> **Exercise objective**: Would you write out every record that follows exactly, with the pictures left out?
◇ ◇ ◇ ◇ ◇
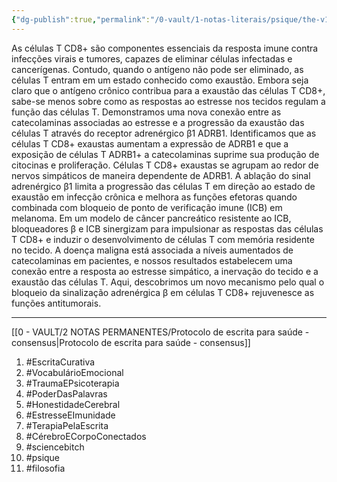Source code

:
 ```yaml
---
{"dg-publish":true,"permalink":"/0-vault/1-notas-literais/psique/the-v1-adrenergic-receptor-links-sympathetic-nerves-to-t-cell-exhaustion/","tags":["EscritaCurativa","VocabulárioEmocional","TraumaEPsicoterapia","PoderDasPalavras","HonestidadeCerebral","EstresseEImunidade","TerapiaPelaEscrita","CérebroECorpoConectados","sciencebitch","psique","filosofia"],"dgHomeLink":true,"dgShowLocalGraph":true,"dgShowFileTree":true,"dgEnableSearch":true,"noteIcon":""}
---
```


As células T CD8+ são componentes essenciais da resposta imune contra infecções virais e tumores, capazes de eliminar células infectadas e cancerígenas. Contudo, quando o antígeno não pode ser eliminado, as células T entram em um estado conhecido como exaustão. Embora seja claro que o antígeno crônico contribua para a exaustão das células T CD8+, sabe-se menos sobre como as respostas ao estresse nos tecidos regulam a função das células T. Demonstramos uma nova conexão entre as catecolaminas associadas ao estresse e a progressão da exaustão das células T através do receptor adrenérgico β1 ADRB1. Identificamos que as células T CD8+ exaustas aumentam a expressão de ADRB1 e que a exposição de células T ADRB1+ a catecolaminas suprime sua produção de citocinas e proliferação. Células T CD8+ exaustas se agrupam ao redor de nervos simpáticos de maneira dependente de ADRB1. A ablação do sinal adrenérgico β1 limita a progressão das células T em direção ao estado de exaustão em infecção crônica e melhora as funções efetoras quando combinada com bloqueio de ponto de verificação imune (ICB) em melanoma. Em um modelo de câncer pancreático resistente ao ICB, bloqueadores β e ICB sinergizam para impulsionar as respostas das células T CD8+ e induzir o desenvolvimento de células T com memória residente no tecido. A doença maligna está associada a níveis aumentados de catecolaminas em pacientes, e nossos resultados estabelecem uma conexão entre a resposta ao estresse simpático, a inervação do tecido e a exaustão das células T. Aqui, descobrimos um novo mecanismo pelo qual o bloqueio da sinalização adrenérgica β em células T CD8+ rejuvenesce as funções antitumorais.

---

[[0 - VAULT/2 NOTAS PERMANENTES/Protocolo de escrita para saúde - consensus\|Protocolo de escrita para saúde - consensus]]


1. #EscritaCurativa
2. #VocabulárioEmocional
3. #TraumaEPsicoterapia
4. #PoderDasPalavras
5. #HonestidadeCerebral
6. #EstresseEImunidade
7. #TerapiaPelaEscrita
8. #CérebroECorpoConectados
9. #sciencebitch 
10. #psique 
11. #filosofia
◇ ◇ ◇ ◇ ◇
> **Answer section**:
Source code

:
 ```yaml
---
{"dg-publish":true,"permalink":"/0-vault/1-notas-literais/psique/the-v1-adrenergic-receptor-links-sympathetic-nerves-to-t-cell-exhaustion/","tags":["EscritaCurativa","VocabulárioEmocional","TraumaEPsicoterapia","PoderDasPalavras","HonestidadeCerebral","EstresseEImunidade","TerapiaPelaEscrita","CérebroECorpoConectados","sciencebitch","psique","filosofia"],"dgHomeLink":true,"dgShowLocalGraph":true,"dgShowFileTree":true,"dgEnableSearch":true,"noteIcon":""}
---
```


As células T CD8+ são componentes essenciais da resposta imune contra infecções virais e tumores, capazes de eliminar células infectadas e cancerígenas. Contudo, quando o antígeno não pode ser eliminado, as células T entram em um estado conhecido como exaustão. Embora seja claro que o antígeno crônico contribua para a exaustão das células T CD8+, sabe-se menos sobre como as respostas ao estresse nos tecidos regulam a função das células T. Demonstramos uma nova conexão entre as catecolaminas associadas ao estresse e a progressão da exaustão das células T através do receptor adrenérgico β1 ADRB1. Identificamos que as células T CD8+ exaustas aumentam a expressão de ADRB1 e que a exposição de células T ADRB1+ a catecolaminas suprime sua produção de citocinas e proliferação. Células T CD8+ exaustas se agrupam ao redor de nervos simpáticos de maneira dependente de ADRB1. A ablação do sinal adrenérgico β1 limita a progressão das células T em direção ao estado de exaustão em infecção crônica e melhora as funções efetoras quando combinada com bloqueio de ponto de verificação imune (ICB) em melanoma. Em um modelo de câncer pancreático resistente ao ICB, bloqueadores β e ICB sinergizam para impulsionar as respostas das células T CD8+ e induzir o desenvolvimento de células T com memória residente no tecido. A doença maligna está associada a níveis aumentados de catecolaminas em pacientes, e nossos resultados estabelecem uma conexão entre a resposta ao estresse simpático, a inervação do tecido e a exaustão das células T. Aqui, descobrimos um novo mecanismo pelo qual o bloqueio da sinalização adrenérgica β em células T CD8+ rejuvenesce as funções antitumorais.

---

[[0 - VAULT/2 NOTAS PERMANENTES/Protocolo de escrita para saúde - consensus\|Protocolo de escrita para saúde - consensus]]


1. #EscritaCurativa
2. #VocabulárioEmocional
3. #TraumaEPsicoterapia
4. #PoderDasPalavras
5. #HonestidadeCerebral
6. #EstresseEImunidade
7. #TerapiaPelaEscrita
8. #CérebroECorpoConectados
9. #sciencebitch 
10. #psique 
11. #filosofia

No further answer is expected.